I am a mother of 4 boys 15,13,10 and 4. I was also raised in a house with 4 brothers and parents who believed in spanking, with a mother who always said"wait until your father gets home!!!" I was spanked as a child and as I got into my teen years The punishment changed from spankings to severe groundings. From the perspective of the child being spanked I would have to agree that I got into alot less trouble and really feared defying my parents, but as that punishment faded and it became "your grounded" I began to change perspective. It really wasn't until recently that I realized why I had changed so much those last 5 years living at home. But having a teen now, made me really sit back and think about it. When I got spanked, I knew that I had really hurt my parents, I could see in their faces that it was killing them to spank me but that I was going to be spanked because I disobeyed the rules of the house. I could see the disappointment and the lack of trust, and it really hurt more than the spanking did. My parents did not like or enjoy spanking us as children, and I think that was why that job was left up to my dad most times. Any time my mother spanked us she would cry while doing it, although that changed as we got older too. But when I was grounded, I felt differently, I was angry, offended, and hated my parents . They were taking my life away I felt. I can remember when I was 14 and my school was going on the Washington DC trip. I had a freind stay over one weekend that school year before the trip, she was quite a wild friend and she had snuck wine coolers from her house over. I was so mad at her because I was not the drinker teen and she knew it. But anyway, she hide the empty bottles in my dresser behind the drawers, and had forgotten to take them with her when she went back home, and my mom found then. No trip, and I was grounded for the rest of the school year and the entire summer that followed. Even after My friend called my mother and explained to her that they were not mine she wouldn't let up. All it did was make me push back harder. She grounded me, I would sneek out, she took my phone away, so I would stay after school with out asking.
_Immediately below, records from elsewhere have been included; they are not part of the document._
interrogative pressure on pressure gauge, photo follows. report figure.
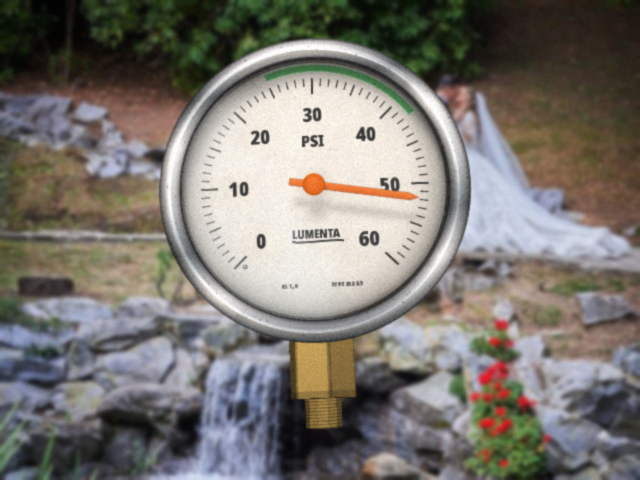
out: 52 psi
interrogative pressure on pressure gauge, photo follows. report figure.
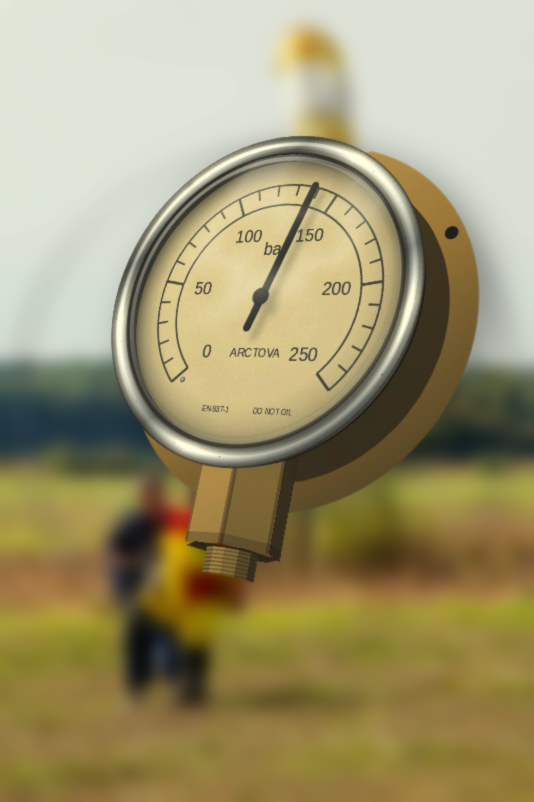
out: 140 bar
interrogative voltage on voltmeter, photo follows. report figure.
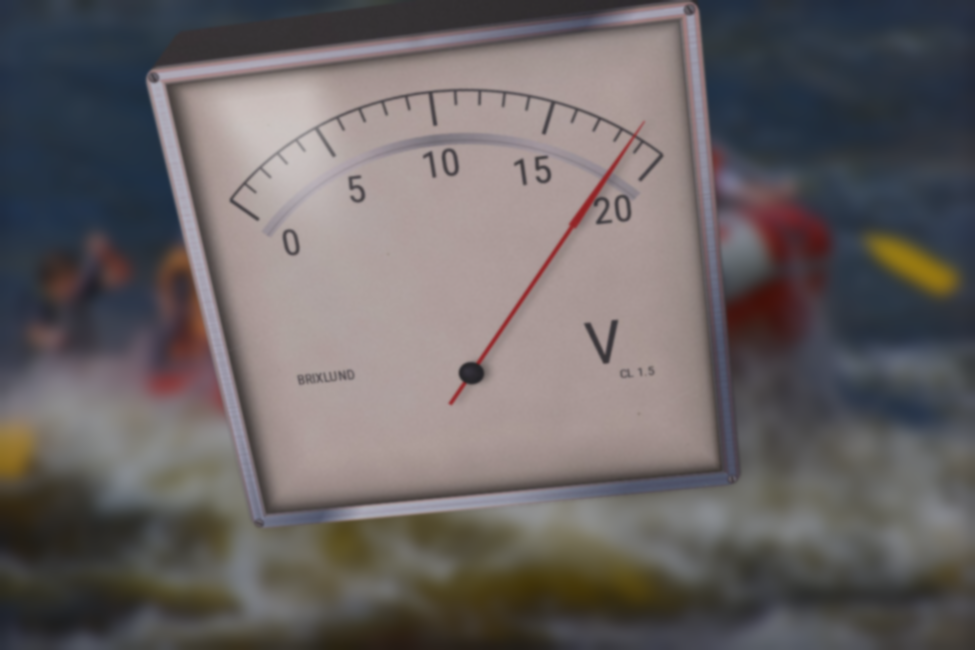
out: 18.5 V
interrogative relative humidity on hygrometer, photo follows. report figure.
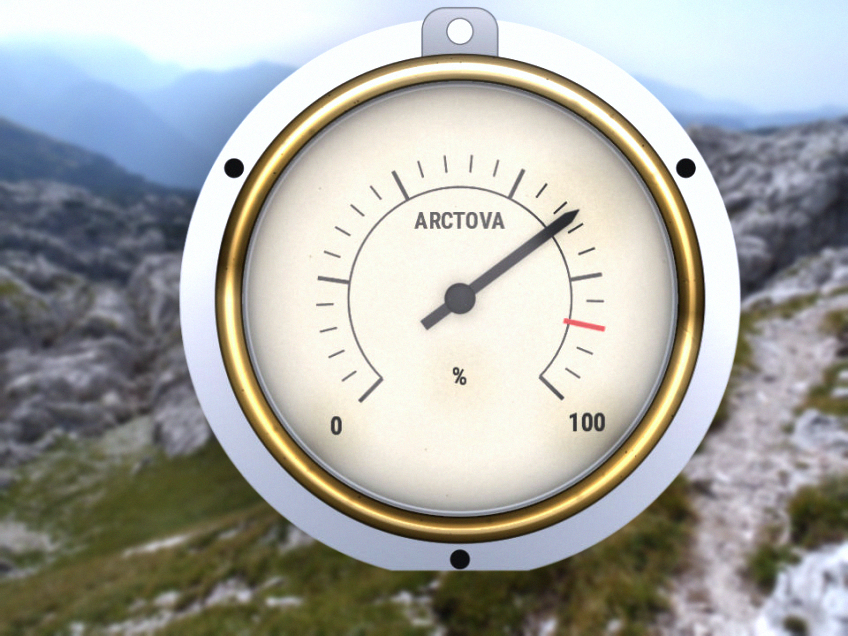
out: 70 %
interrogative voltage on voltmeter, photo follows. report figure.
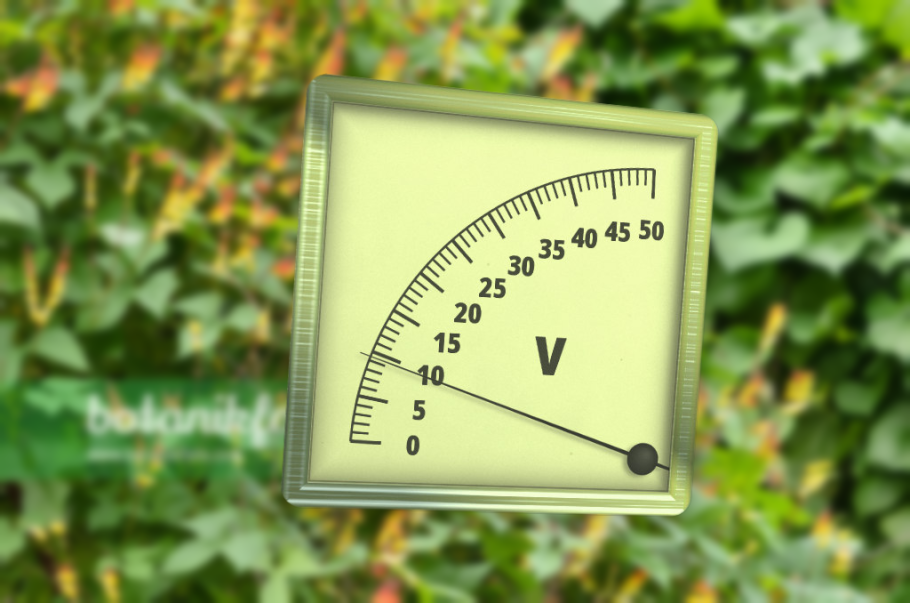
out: 9.5 V
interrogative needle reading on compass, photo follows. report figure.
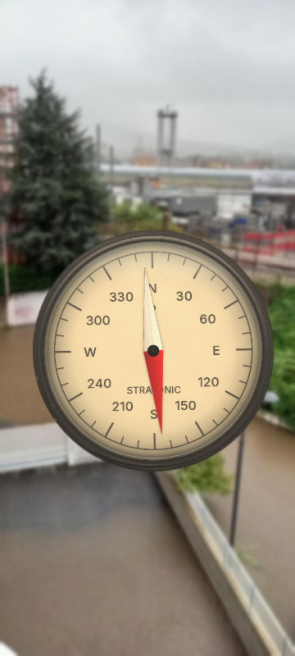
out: 175 °
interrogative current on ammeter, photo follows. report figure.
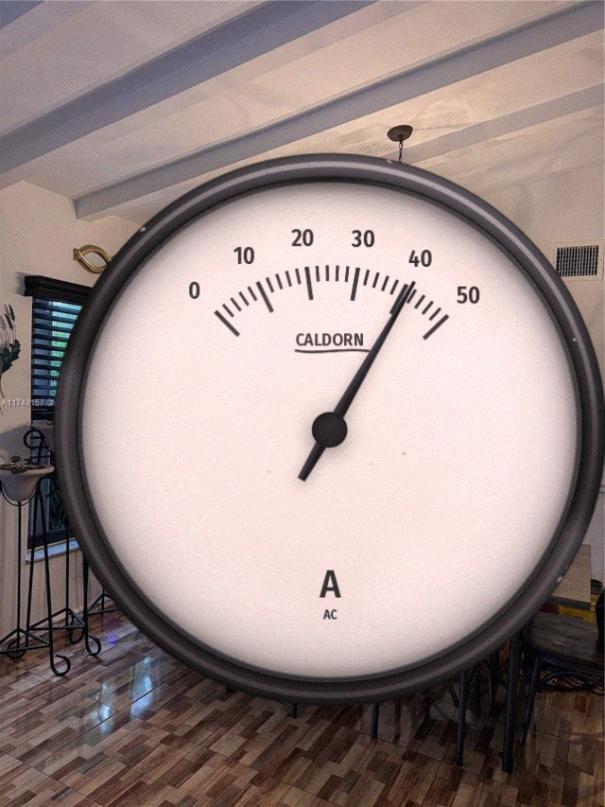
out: 41 A
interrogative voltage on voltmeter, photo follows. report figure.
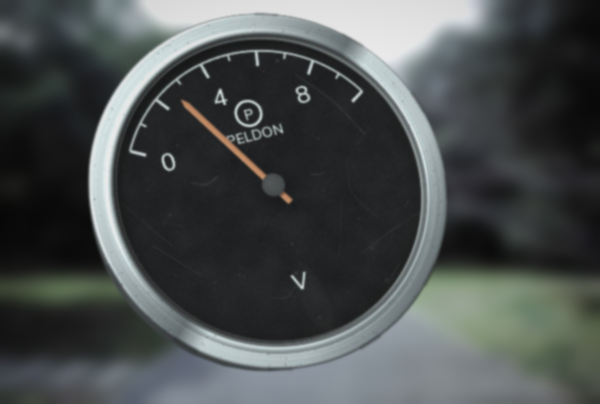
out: 2.5 V
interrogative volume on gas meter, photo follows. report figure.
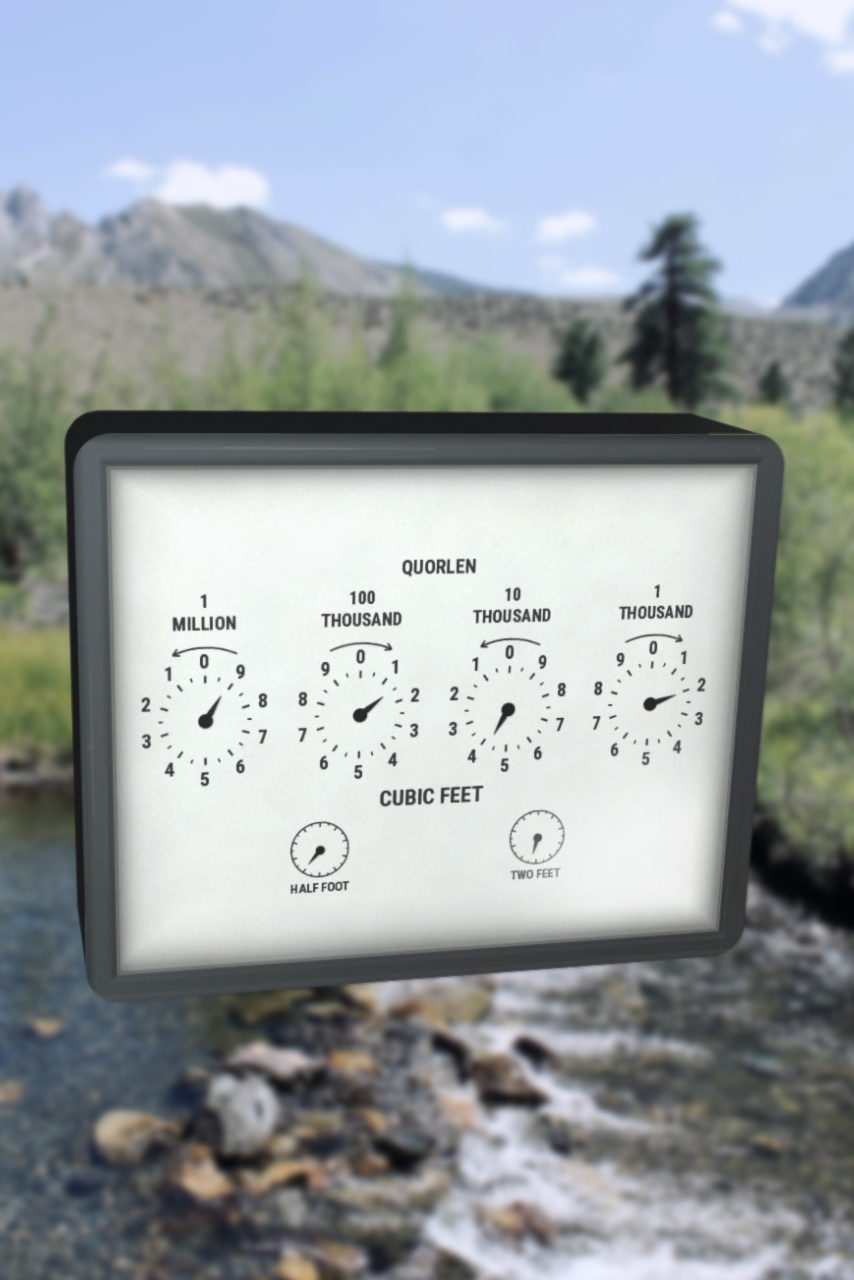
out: 914200 ft³
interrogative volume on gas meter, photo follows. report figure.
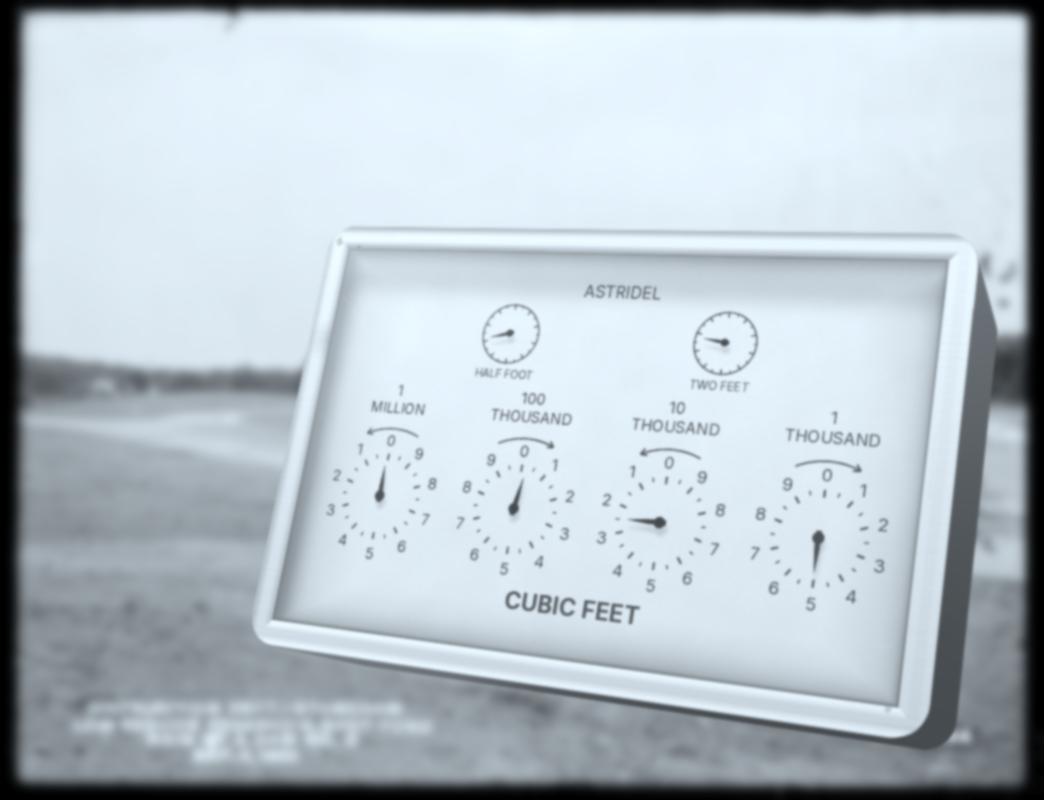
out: 2500 ft³
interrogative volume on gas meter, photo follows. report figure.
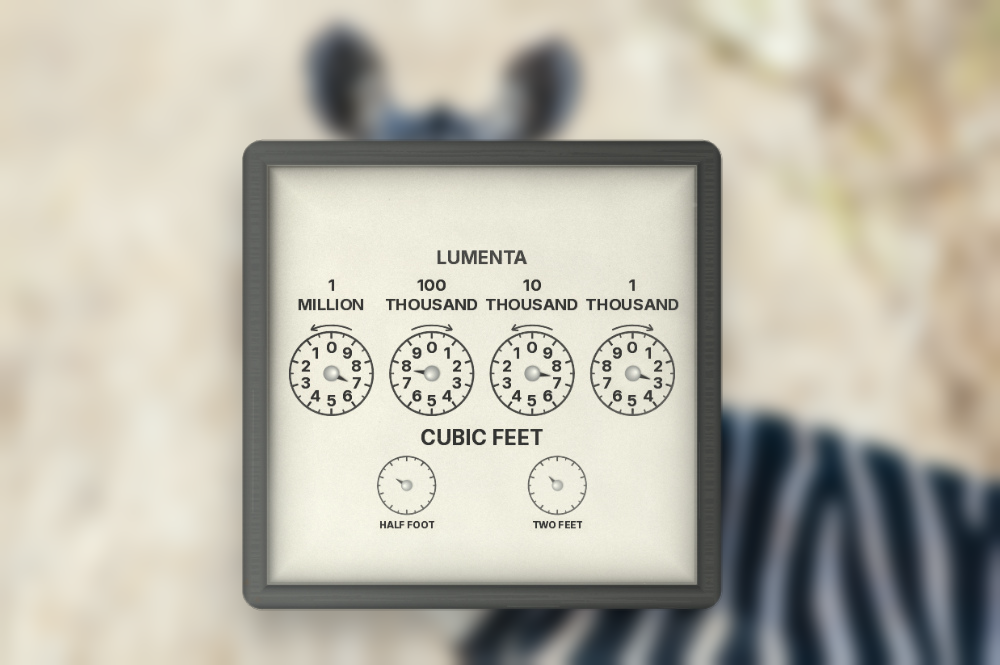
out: 677300 ft³
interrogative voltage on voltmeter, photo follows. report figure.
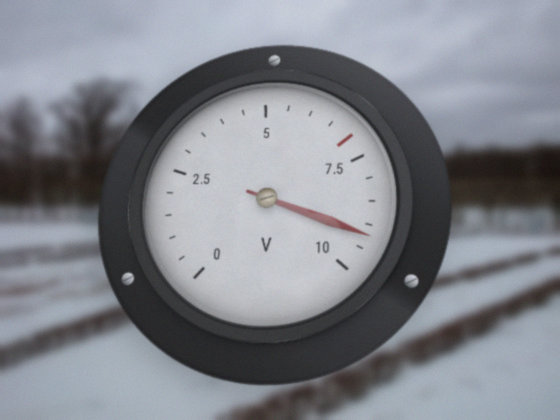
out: 9.25 V
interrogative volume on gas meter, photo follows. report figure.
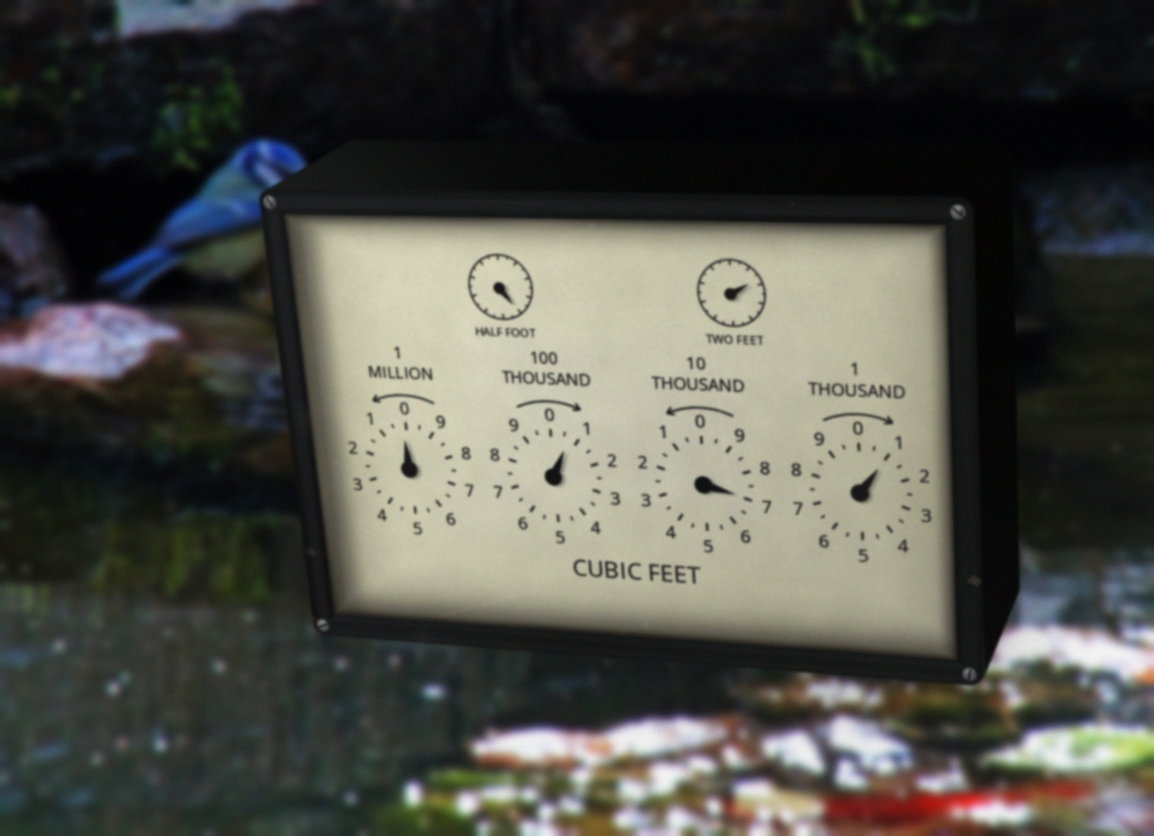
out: 7100 ft³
With my kids, Yes I spank them and I do feel that for most kids it does work. I can say that I have had good results from spanking my kids. I unlike my parents explain to my kids why they are being spanked, we discuss what they did and why it was wrong on a first offense(sometimes a second offence if they are younger) we tell them how thry could have avoided getting into trouble to begin with so that they then leave the punishment with alternatives, but in the end, they still get a spanking if the offense such merits one.
My 15 year old is a great kid. Very well mannered, respectful of others, and an outstanding student in school. He has had a few spankings in his days but not many . Now On the other hand I do have my 13 and 10 year olds who are testing this theory to the bitter end!! They are both very defyant, they hate eachother, they are destructive in ways that are just unbelievable and expensive. They have began swearing at both their dad and myself, as well as anyone else. They throw fits that are sure to win grammy's should they ever become actors, and not to mention all my neighbors call our house the nut house, thanks to the lovley diplays that my children put on daily !!! But the funny thing is, we go out in public and they act like perfect angels and people tell me how wonderful they are and I just want to scream. I feel like the person in the dream that is screaming and running but it falls on deaf ears and I get nowhere! But, I do spank them. We have in the past reserved spankings for severe infractions, but theirs are severe everyday, all day long. So now I am at the point that I am questioning myself, spanking has always worked and I do believe that it will always work, but I now have a case where I am spanking my boys on a daily basis. And no it isn't for the same offense everytime! I have gotten throught the 13 year old and he has started to be less chaotic to deal with , he has calmed down and made some really good progress in the fit throwing department. Still trying to get a grip on the lying and destruction. But the 10 year old just gives a whole new meaning to words psych ward!!!! Sometimes my husband and I feel that his issues stretch far beyond us!!! As for the the 4 year old, he has just really started to get spankings. And he is learning very quickly that he doesn't want to have to be told more than once. He will even tell people who come over to the house now what the rules are and what happens if mommy and daddy have already corrected you once if they have to do it again you get popped on your hiness!!! And that you must always say please and thank you, yes mam/sir, no mam/sir, and please excuse me, or excuse me please. And he even says "there are no sorries in this house". Because our first house rule is that there are no sorries, no reasons and excuses for broken rules.